YOUR ASSIGNMENT | Rewrite the section of the personalization discussion that begins with "In Information Retrieval" and ends with "not that hard.", swapping "Amazon" for "the bookstore".

An example of a place where I like and use personalization is NetFlix. You have to take the time to get dirty and tell it what you like, don’t like, but after that it really does start to help me find things that I wouldn’t have thought to search for.

Ya see, when it comes to renting DVD’s NetFlix is a single channel for me and even if it isn’t the way that recommendations are presented, if I see somethign I saw elsewhere, I just tell it what I think and move on. Giving ratings is pretty non-disruptive to the browsing process. In fact, rating and browsing are one and the same.

To your other points about Amazon. I totally agree. I find that Amazon’s recommendations are usually pretty useless to me. What I do find a lot more useful are the Listmania pages. I look up a book, I get a list of people’s lists where that book is relevant. In essence this is a type of “human” faceting. The human’s intuition about grouping things is an analog process, so it has a certain level of perception mapping that “digital” process of trying to do algorithmic corelations doesn’t quite get.

The way I am comparing analog to digital in this sense is out of N. Negroponte’s “Being Digital” where he expresses how exceptions in digital are a lot more disruptive than exceptions in analog. our minds are more prepared, atune, to analog exceptions so we can process them better. (at least that is what I got from that book.)

Bob Salmon wrote:

For recommendations, I think it would be good to keep a completely random element i.e. pure serendipity. It probably would be necessary for the user to allow the degree of this, and also to sample results before committing money or lots of time e.g. listen to a bit of the track.

As an example, my room-mate at college and I had basically disjoint music collections, but both turned out to like the other’s music. There was probably something deeper than musical taste linking us i.e. friendship, but basically it was serendipity. Ditto the music that your parents/brother/next door neighbour listened to - outside your control and unrelated to you, but you might like it.

ingo wrote:

In Information Retrieval this is called the “Novelty Ratio”: unknown-results/total-results. Of course, ‘unknown-results’ being user-specific and not knowable, its hard to optimize for.

In this case, though, things could be improved simply because Amazon already offers many common avenues of exploration directly (e.g., click on an authors name to see other books by her) and because the sales-count or similiar distortions are easy to correct for. All these things are not that hard.

However, I guess its a matter of goals: Amazon wants to maximize sales, not make you happy. Recommending bestsellers might do that in the short term. Even if it does turn you off reading all that boring stuff in the long term (and maybe it doesn’t), thats hard to account for.

Andrei Sedelnikov wrote:

Personalization was nearly abandoned also because the costs of personalization outweighed its benefits. It is extremely hard to get the really personalized content, because you need to gather a lot of information and to analyze it properly according to the context. We still have few sources of input and little experience with its understanding.

DATA SUPPLIED |
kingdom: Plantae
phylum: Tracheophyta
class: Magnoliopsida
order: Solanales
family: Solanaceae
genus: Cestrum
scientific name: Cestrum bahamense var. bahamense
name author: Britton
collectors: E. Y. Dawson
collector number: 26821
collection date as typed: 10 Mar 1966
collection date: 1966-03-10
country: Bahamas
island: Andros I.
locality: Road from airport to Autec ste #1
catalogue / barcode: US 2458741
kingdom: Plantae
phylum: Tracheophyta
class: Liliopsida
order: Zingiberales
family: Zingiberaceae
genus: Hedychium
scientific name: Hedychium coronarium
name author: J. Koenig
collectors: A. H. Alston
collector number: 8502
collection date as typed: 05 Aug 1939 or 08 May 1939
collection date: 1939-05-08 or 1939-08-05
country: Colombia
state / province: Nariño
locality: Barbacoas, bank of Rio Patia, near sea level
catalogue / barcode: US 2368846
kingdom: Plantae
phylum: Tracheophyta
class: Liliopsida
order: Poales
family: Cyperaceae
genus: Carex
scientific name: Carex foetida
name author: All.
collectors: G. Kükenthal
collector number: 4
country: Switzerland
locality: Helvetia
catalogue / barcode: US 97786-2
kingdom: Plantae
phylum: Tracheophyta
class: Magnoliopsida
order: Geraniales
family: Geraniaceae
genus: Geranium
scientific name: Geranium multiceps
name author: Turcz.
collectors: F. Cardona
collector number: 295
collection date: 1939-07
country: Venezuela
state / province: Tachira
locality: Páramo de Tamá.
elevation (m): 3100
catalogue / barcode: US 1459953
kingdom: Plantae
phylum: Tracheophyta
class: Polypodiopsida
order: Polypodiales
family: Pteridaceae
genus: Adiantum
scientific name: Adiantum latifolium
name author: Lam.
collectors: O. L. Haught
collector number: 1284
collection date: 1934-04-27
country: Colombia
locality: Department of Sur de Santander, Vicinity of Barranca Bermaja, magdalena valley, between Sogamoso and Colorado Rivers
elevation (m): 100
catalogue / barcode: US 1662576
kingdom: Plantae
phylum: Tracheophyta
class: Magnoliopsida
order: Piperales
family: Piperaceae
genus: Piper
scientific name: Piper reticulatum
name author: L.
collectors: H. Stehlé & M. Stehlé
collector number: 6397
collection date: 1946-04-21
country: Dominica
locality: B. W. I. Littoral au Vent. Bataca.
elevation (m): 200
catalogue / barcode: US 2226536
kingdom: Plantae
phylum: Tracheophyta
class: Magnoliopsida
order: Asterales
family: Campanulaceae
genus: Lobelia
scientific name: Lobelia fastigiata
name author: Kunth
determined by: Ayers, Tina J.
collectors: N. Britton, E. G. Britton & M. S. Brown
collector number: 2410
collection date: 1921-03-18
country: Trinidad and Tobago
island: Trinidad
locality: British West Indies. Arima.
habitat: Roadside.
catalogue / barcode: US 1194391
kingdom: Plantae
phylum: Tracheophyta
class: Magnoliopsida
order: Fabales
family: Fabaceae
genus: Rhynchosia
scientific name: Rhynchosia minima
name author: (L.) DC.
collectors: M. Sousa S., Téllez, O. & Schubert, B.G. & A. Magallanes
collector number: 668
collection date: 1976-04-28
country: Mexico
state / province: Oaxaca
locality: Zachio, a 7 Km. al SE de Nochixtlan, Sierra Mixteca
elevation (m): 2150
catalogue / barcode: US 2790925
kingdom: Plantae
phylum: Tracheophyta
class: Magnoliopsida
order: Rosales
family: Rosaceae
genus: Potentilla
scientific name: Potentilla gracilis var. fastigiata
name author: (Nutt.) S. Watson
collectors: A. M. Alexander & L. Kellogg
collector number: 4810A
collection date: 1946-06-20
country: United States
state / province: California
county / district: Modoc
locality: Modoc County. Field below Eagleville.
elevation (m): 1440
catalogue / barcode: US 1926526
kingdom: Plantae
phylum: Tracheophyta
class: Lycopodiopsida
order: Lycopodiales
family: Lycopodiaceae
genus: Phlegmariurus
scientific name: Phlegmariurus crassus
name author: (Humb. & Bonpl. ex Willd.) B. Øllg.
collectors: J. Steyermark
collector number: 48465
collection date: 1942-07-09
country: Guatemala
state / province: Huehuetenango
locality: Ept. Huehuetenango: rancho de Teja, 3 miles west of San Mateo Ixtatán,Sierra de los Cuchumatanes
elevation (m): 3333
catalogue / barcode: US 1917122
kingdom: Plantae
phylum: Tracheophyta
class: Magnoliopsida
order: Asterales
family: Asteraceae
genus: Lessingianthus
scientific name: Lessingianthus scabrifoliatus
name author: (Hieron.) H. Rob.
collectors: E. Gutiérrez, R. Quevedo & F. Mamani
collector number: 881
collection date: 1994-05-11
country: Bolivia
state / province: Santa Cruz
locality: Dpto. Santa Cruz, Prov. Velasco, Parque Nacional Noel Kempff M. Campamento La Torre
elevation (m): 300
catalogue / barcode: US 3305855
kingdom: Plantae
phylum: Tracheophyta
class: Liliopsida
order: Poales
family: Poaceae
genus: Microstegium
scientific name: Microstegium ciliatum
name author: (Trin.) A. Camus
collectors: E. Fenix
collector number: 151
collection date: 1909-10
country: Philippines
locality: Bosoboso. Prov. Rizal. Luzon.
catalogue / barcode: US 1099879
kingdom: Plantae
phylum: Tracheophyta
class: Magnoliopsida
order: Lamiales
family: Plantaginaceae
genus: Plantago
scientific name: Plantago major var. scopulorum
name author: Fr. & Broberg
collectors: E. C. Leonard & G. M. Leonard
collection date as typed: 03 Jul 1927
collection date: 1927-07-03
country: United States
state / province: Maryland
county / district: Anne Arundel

RESPONSE TO THE EXERCISE |
In Information Retrieval this is called the “Novelty Ratio”: unknown-results/total-results. Of course, ‘unknown-results’ being user-specific and not knowable, its hard to optimize for.

In this case, though, things could be improved simply because the bookstore already offers many common avenues of exploration directly (e.g., click on an authors name to see other books by her) and because the sales-count or similiar distortions are easy to correct for. All these things are not that hard.